The past nine years have seen just three negative May to October periods, the most recent of which being a 0.3% decline in 2015.
While it might be tempting to take some chips off the table now that the market has rebounded and is down about 10% from the start of the year, Sam Stovall, chief investment strategist at CFRA, said a better strategy would be to rotate.
As analysts debate whether the market is poised to retest the March lows or has already moved past the bear market stage, Stovall said financial advisers should take this time to employ a seasonal sector rotation.
Stovall explains that “some sectors have their day in the summertime, while others skate along smoothly in winter.”
Since 1990, which is as far back as S&P Dow Jones Indices has sector-level data, the S&P 500 recorded an average May to October gain of 1.8%. But the consumer staples and healthcare sectors of the S&P recorded average gains of 4.4% and 4.8%, respectively.
By contrast, during the markets strongest six-month period from November to April, the cyclical sectors beat the defensive sectors.
Specifically, since 1990 the S&P 500 has averaged a 6.4% gain during the November to April period.

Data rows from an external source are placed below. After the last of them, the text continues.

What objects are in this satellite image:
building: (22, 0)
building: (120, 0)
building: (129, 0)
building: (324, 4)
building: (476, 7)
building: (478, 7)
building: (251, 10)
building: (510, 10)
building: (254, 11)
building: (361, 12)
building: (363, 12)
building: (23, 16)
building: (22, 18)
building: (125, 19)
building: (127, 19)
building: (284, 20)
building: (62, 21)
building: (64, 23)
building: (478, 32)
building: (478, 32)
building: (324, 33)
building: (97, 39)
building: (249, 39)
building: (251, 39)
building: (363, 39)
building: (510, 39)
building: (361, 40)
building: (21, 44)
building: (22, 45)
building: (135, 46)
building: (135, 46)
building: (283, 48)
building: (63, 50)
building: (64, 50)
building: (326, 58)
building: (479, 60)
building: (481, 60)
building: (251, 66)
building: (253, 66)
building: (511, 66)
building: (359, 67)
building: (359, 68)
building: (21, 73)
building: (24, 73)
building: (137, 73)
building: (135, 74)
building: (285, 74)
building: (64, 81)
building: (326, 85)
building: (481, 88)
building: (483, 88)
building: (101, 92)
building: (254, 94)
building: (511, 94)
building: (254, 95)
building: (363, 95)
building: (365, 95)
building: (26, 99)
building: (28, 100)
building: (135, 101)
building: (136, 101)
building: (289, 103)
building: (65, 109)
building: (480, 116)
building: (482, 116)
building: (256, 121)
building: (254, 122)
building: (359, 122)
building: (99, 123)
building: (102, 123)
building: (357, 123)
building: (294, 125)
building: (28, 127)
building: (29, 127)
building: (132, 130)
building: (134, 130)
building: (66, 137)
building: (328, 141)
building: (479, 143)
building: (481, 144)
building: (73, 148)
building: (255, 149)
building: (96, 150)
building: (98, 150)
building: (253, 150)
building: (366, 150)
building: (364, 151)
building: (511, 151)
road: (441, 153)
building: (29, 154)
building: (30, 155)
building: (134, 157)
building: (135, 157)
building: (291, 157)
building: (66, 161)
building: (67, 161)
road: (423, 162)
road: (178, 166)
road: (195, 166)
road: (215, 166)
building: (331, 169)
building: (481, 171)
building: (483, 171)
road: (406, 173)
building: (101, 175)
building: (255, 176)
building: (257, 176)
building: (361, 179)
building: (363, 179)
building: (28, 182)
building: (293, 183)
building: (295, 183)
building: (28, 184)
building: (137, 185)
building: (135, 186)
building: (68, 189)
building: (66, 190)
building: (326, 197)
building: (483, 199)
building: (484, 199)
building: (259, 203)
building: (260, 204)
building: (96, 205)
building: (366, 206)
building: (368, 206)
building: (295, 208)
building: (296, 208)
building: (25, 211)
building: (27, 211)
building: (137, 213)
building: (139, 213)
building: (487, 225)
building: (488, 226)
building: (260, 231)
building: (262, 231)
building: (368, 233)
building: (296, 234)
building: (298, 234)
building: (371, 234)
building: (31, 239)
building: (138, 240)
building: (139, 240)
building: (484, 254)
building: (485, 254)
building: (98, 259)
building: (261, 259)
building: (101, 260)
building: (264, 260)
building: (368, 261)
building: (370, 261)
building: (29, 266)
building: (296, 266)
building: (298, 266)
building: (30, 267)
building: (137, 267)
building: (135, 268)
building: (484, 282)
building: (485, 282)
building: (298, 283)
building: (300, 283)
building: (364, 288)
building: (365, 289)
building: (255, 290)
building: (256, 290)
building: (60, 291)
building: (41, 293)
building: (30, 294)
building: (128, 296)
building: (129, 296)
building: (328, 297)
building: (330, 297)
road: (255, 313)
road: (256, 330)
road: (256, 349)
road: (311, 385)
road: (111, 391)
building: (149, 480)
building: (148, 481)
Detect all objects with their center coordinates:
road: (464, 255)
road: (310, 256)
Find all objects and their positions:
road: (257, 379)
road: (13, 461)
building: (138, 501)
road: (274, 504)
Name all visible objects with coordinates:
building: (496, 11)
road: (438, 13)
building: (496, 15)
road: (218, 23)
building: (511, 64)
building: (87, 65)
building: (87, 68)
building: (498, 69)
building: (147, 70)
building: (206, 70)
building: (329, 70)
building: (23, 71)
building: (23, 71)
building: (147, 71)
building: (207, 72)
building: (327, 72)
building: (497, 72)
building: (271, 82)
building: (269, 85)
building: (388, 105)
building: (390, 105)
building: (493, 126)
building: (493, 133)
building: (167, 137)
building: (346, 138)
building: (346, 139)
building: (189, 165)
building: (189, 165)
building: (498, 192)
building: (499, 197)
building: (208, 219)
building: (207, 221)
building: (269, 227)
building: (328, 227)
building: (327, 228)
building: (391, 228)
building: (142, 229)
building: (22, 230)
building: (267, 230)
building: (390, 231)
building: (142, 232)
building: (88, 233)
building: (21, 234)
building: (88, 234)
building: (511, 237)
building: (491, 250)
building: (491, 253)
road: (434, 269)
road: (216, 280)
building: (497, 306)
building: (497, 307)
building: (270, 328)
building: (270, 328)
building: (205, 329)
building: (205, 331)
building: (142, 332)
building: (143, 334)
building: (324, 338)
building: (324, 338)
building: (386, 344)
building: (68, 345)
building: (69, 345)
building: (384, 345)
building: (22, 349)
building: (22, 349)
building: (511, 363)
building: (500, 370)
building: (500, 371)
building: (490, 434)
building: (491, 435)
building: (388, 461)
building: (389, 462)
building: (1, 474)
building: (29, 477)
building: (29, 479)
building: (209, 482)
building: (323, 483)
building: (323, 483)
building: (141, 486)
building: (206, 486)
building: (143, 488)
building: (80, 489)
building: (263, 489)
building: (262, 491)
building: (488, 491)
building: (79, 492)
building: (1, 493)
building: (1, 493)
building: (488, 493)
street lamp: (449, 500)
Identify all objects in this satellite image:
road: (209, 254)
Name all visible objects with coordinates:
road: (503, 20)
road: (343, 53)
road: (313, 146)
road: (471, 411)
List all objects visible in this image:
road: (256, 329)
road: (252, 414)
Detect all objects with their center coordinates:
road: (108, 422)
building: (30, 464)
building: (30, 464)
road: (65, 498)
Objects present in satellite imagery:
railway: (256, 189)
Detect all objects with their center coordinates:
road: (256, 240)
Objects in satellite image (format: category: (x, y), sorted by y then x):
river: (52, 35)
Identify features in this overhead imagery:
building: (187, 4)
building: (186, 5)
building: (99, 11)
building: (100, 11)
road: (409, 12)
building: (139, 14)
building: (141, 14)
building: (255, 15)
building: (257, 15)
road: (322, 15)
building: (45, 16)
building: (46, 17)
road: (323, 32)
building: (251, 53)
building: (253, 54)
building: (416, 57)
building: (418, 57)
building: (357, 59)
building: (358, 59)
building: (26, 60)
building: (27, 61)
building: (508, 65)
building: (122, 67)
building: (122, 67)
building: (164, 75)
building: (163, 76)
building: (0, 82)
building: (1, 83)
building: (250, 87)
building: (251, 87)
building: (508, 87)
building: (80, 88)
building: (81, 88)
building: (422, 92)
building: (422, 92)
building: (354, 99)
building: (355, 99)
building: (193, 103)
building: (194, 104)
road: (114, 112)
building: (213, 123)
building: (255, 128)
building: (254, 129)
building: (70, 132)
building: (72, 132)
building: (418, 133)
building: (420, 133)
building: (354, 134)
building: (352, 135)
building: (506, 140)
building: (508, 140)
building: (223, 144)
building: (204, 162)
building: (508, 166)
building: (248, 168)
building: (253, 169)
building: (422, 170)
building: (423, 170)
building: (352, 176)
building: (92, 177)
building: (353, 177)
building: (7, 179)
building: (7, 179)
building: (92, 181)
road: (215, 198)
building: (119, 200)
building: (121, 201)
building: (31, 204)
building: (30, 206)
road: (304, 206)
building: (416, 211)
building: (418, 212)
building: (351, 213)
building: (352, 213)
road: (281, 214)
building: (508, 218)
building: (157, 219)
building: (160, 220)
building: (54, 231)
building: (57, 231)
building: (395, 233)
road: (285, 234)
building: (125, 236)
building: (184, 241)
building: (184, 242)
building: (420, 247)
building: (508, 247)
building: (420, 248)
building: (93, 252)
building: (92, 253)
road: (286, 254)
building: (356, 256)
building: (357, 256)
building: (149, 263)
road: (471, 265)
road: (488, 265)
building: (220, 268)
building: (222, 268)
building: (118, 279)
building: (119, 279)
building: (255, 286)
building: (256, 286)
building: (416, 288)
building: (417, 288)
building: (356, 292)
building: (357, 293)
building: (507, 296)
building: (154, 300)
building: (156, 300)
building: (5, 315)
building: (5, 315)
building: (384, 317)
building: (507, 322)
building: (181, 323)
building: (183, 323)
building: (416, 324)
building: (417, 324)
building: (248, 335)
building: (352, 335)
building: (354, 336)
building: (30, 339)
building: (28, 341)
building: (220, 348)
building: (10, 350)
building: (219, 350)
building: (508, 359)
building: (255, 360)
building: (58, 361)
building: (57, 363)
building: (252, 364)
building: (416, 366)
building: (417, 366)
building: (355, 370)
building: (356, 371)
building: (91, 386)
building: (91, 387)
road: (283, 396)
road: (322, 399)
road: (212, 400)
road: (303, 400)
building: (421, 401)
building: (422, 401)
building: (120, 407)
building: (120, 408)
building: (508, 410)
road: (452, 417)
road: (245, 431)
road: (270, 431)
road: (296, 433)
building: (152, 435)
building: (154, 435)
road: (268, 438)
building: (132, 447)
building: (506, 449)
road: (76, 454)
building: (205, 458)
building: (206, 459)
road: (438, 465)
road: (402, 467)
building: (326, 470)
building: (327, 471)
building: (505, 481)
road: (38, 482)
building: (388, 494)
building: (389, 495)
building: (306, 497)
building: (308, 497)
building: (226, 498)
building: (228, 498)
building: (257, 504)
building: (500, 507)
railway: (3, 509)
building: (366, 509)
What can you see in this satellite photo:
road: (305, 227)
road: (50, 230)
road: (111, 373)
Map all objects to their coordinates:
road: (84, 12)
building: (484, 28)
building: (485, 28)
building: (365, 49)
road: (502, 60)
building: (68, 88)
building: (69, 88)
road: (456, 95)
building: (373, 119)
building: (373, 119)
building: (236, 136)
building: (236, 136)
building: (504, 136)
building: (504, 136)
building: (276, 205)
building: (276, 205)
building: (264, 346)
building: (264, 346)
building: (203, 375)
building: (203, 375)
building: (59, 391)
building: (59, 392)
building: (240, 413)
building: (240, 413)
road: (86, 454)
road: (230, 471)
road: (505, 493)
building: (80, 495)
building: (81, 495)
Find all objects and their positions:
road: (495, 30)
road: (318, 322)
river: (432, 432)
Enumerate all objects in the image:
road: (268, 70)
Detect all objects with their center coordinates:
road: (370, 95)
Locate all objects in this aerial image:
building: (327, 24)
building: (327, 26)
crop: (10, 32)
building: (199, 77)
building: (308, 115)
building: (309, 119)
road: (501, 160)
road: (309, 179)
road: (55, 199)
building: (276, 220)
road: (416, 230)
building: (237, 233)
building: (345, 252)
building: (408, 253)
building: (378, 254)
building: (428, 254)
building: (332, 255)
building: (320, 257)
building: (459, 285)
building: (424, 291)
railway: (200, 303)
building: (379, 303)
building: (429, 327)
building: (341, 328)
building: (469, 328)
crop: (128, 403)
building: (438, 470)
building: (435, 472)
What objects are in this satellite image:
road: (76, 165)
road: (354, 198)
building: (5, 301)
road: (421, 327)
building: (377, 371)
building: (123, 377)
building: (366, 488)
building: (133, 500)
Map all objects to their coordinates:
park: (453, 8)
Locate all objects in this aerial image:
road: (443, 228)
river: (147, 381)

But the consumer discretionary, industrials, materials and technology sectors combined for an average return of 8.8% over that same period.
Stovall’s analysis of a hypothetical S&P 500 Index that rotated into the consumer staples and healthcare sectors from May through October, and then into the consumer discretionary, industrials, materials and technology sectors for the November to April period would have produced an average annualized return of 13.1% over the past 30 years.
That compares to a 7.4% annualized return for the S&P 500 Index over the same period.
The advantages are also clear when applied to the S&P SmallCap 600 Index and the S&P Global 1200 Index. The seasonal sector rotation of the small-cap index would have produced an annualized return of 11.8%, compared to an 8.2% for the standard index.
Seasonally rotating the global index would have produced an annualized return of 10.7%, compared to 5.2% for the standard index.
“You don’t want to just retreat or sell, you want to rotate,” Stovall said.